Is the rank of the sum of two positive semi-definite matrices larger than their individual ranks?

How to prove $\operatorname{rank}(X+Y) \geq \min(\operatorname{rank}(X),\operatorname{rank}(Y))$, where $X$ and $Y$ are both positive semi-definite matrices?

Solution 1:

This answer does not involve any decompositions.
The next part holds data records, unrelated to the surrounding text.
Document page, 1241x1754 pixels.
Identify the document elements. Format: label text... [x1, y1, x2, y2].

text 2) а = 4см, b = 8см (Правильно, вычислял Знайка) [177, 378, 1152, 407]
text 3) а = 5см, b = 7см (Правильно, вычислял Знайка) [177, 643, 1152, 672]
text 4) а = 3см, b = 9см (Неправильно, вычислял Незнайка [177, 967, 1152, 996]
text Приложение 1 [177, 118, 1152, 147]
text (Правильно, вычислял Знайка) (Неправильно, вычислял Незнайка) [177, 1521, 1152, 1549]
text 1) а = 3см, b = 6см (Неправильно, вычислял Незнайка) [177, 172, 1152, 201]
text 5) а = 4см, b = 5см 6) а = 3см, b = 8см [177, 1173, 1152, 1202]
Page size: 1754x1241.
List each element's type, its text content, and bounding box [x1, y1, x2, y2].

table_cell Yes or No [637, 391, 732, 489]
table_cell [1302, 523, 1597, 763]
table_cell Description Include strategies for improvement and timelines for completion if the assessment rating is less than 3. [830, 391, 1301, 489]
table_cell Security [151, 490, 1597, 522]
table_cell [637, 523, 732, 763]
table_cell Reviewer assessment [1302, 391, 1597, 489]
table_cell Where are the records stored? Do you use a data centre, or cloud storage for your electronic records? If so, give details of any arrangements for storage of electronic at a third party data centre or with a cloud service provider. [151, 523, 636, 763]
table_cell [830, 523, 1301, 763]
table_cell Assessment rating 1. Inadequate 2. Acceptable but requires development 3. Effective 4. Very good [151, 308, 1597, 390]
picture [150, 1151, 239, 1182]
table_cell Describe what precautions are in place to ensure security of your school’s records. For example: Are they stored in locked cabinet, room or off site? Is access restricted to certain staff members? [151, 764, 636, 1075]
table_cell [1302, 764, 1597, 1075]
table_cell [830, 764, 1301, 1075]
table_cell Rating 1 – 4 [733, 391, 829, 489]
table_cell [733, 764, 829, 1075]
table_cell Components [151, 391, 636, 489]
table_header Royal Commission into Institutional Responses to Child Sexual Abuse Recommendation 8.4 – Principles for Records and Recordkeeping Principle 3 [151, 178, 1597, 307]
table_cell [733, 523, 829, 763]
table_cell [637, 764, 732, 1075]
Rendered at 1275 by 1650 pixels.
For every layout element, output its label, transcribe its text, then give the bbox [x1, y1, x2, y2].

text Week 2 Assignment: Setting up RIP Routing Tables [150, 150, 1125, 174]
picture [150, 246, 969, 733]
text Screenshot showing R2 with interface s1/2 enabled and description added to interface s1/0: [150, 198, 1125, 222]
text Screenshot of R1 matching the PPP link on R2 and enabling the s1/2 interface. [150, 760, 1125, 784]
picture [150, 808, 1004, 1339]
Let $N(X)$ be the null space of $X$. For any $v\in N(X+Y)$, we have $$v^T(X+Y)v=0\Leftrightarrow v^TXv=0,v^TYv=0$$ Consequently, $v\in N(X)$ and $v\in N(Y)$ and hence $$N(X+Y)=N(X)\cap N(Y)$$ Then, \begin{align} rank(X+Y) &=n-dim(N(X+Y))\\ &=n-dim(N(X)\cap N(Y))\\ &\ge n-dim(N(X))\\ &=rank(X) \end{align} Similarly, it can be shown $rank(X+Y)\ge rank(Y)$

Solution 2:

We assume that $Y$ is diagonal, $\operatorname{rank}(Y)=r$, so $Y=\operatorname{diag}(\alpha_1,\ldots,\alpha_r,0\ldots,0)$, for some $\alpha_i> 0$. Let $X'$ the matrix which has $r$ rows and $r$ column which are the same as the first $r$ rows and column of $X$. Then $X'+\operatorname{diag}(\alpha_1,\ldots,\alpha_r)$ is positive, hence invertible. So $\operatorname{rank}(X+Y)\geq r=\operatorname{rank}(Y)$, and by symmetry, as @Joriki pointed out, $\operatorname{rank}(X+Y)\geq\operatorname{rank}(X)$, so in fact $\operatorname{rank}(X+Y)\geq\max\left\{ \operatorname{rank}(X),\operatorname{rank}(Y)\right\}$.

Now in general we can find an orthogonal matrix $P$ such that $^tP YP=\operatorname{diag}(\alpha_1,\ldots,\alpha_r,0\ldots,0)$. The rank of $X+Y$ is the same as the rank of $^tP(X+Y)P=^tPXP+\operatorname{diag}(\alpha_1,\ldots,\alpha_r,0\ldots,0)$ since we multiply by invertible matrices. $^tPXP$ is still positive semi-definite, so the result follows.

Solution 3:

Since $X$ and $Y$ are positive semi-definite, they can be decomposed as follows: $$X = P'P, \quad Y = Q'Q.$$ (for example, take $P = X^{1/2}$), therefore $$X + Y = P'P + Q'Q = (P', Q')\begin{pmatrix}P \\ Q\end{pmatrix}.$$

Use the fact that $\text{rank}(A) = \text{rank}(A'A)$ for any squared matrix, and the rank of a sub-matrix of any matrix cannot be greater than that matrix, the result follows.